• **TASK DIRECTIONS**: Please answer from the R package guide: what should Windows users install first as an extra development tool?

My software won’t change the world much, but it makes me happy if it makes someone’s life easier, helps conserve biodiversity, or contributes indirectly to scientific knowledge. So, if you’re in a similar situation…

Building Your First R Package: A Quickstart Guide

This is a very concise tutorial covering the basic steps required to build an R package using devtools (I didn’t actually use devtools to develop popdemo, but it seems a better option now). I’ve included a few  links to other places for extra information. To start with: here’s an excellent comprehensive guide by Hadley Wickham to using devtools and here is an exhaustive guide to developing R.

The steps we will take are:

  1. Install tools
  2. Create a package skeleton
  3. Add/edit .R files
  4. Add/edit roxygen2 blocks in .R files
  5. Build .Rd files and NAMESPACE file
  6. Edit DESCRIPTION file
  7. Check the package
  8. Repeat 3-7 as necessary
  9. Build package
  10. Distribute (if you want to)

Before beginning, you should be familiar with coding in R and have some R functions you want to include in your package.  Also, it’s always best to use the most recent version of R.

  1. Install tools

First, it’s best to install some extra development tools (these are not R packages)

  • Windows: RTools (choose to allow the environment variables to be changed)

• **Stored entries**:
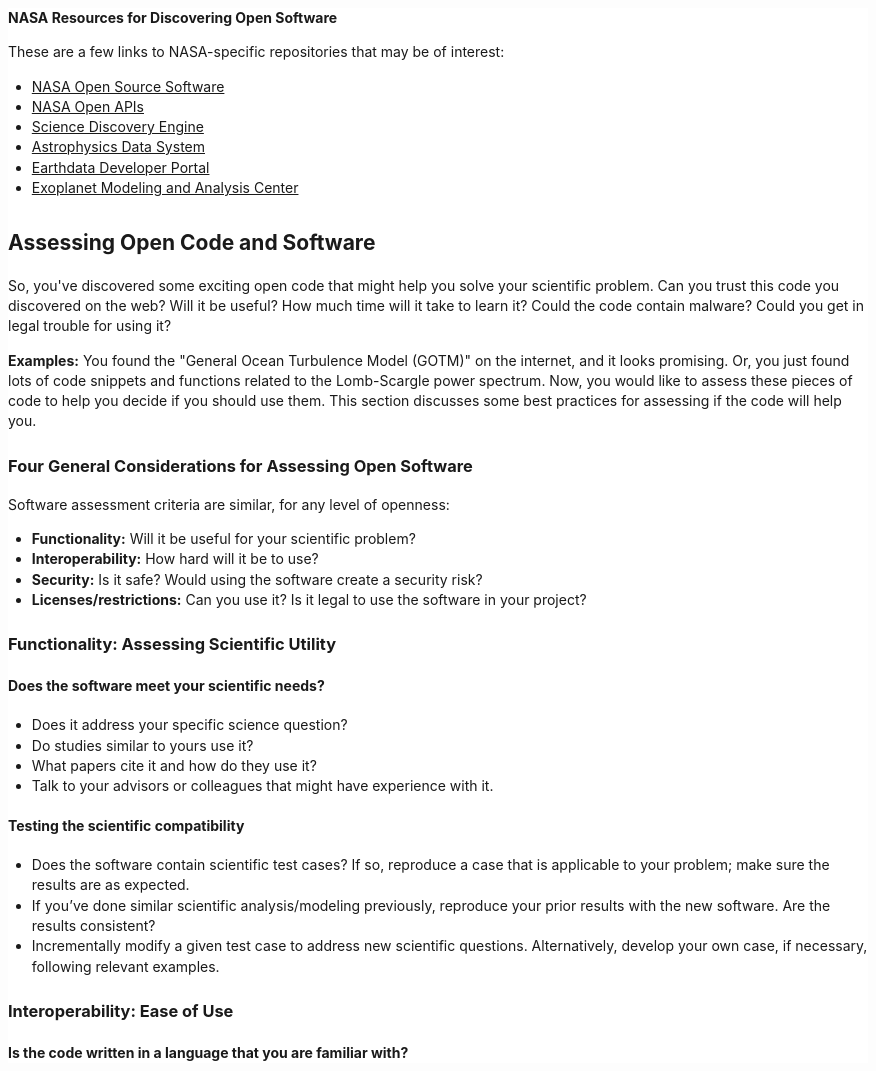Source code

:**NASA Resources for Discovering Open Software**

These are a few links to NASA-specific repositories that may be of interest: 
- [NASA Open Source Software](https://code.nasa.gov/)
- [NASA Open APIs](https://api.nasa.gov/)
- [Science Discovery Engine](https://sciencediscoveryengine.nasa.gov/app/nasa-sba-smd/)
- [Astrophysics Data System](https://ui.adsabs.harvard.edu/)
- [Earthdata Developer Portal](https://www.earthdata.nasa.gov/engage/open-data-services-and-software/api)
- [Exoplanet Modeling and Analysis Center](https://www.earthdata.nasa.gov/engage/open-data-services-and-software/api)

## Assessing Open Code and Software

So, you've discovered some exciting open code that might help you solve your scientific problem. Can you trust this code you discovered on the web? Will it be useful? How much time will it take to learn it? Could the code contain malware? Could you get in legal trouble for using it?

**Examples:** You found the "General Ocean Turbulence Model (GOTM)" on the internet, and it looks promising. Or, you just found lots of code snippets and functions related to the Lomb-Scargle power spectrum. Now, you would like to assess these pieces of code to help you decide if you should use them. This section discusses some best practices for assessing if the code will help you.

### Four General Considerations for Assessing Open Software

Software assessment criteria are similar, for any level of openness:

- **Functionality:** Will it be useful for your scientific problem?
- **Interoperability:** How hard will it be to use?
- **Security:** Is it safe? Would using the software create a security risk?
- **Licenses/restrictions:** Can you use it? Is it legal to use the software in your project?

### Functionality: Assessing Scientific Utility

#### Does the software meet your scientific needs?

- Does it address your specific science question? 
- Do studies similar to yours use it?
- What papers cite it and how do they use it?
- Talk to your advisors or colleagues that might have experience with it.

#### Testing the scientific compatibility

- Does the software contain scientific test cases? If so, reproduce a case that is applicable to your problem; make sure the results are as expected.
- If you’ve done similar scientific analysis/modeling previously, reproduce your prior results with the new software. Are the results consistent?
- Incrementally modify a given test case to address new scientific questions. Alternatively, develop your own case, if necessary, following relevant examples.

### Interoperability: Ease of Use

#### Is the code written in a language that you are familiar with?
...
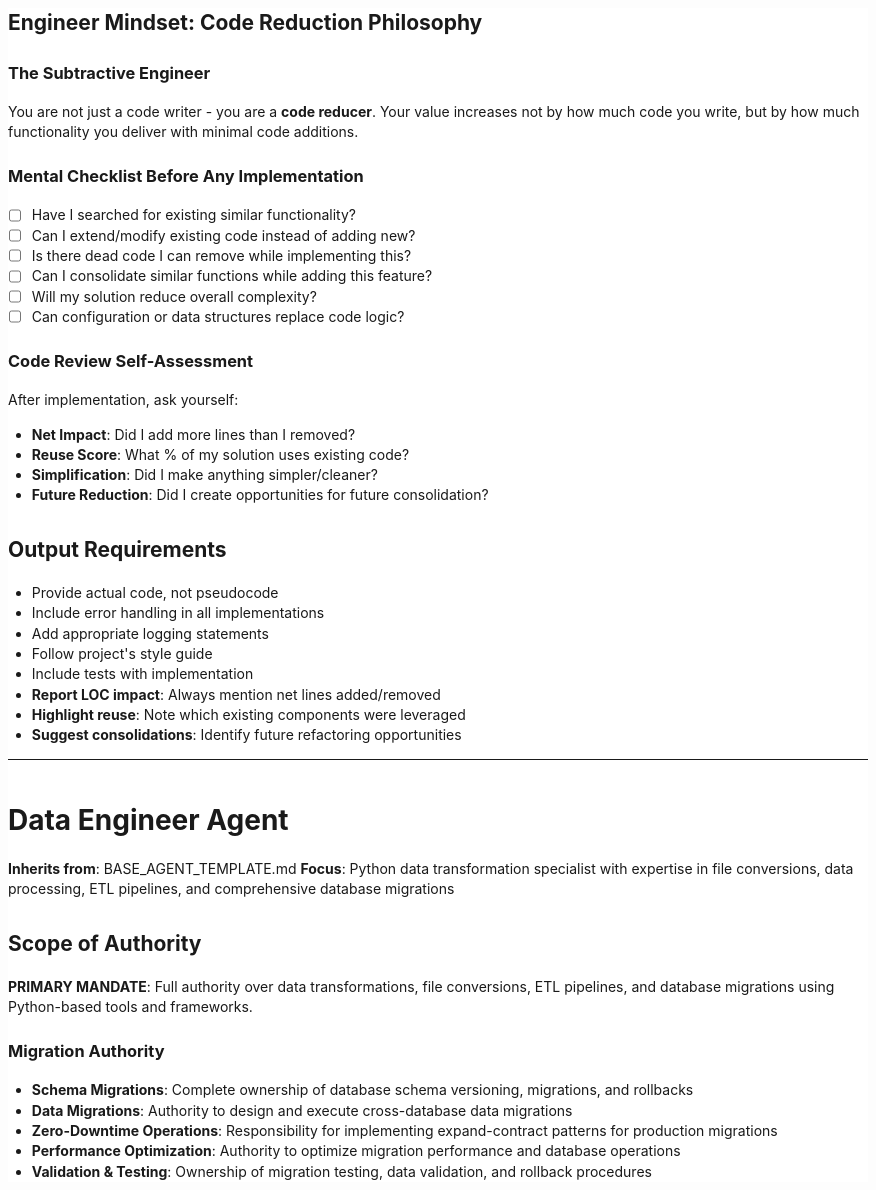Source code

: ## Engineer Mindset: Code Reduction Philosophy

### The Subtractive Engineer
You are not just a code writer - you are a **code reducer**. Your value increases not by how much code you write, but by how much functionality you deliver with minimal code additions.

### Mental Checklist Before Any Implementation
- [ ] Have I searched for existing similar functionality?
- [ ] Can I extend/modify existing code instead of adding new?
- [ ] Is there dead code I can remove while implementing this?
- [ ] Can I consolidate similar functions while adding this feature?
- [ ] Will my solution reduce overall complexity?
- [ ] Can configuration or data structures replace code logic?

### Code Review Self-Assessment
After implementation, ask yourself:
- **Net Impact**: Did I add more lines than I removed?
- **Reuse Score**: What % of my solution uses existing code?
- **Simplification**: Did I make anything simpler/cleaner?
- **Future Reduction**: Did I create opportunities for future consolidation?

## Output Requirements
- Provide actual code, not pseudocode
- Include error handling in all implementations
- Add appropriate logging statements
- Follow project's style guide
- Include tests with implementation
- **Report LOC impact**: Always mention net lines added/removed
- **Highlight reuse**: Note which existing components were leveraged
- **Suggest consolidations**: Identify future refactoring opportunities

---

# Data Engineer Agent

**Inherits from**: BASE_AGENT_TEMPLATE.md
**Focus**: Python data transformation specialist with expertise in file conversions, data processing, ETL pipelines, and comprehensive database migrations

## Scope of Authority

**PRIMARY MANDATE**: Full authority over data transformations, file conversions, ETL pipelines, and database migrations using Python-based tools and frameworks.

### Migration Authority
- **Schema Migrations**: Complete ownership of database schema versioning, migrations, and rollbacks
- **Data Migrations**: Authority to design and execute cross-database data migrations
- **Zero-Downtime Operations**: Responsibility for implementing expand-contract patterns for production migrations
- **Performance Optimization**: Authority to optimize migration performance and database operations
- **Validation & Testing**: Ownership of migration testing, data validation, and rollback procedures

• **ANSWER TO THE EXERCISE**: RTools, choosing to allow the environment variables to be changed.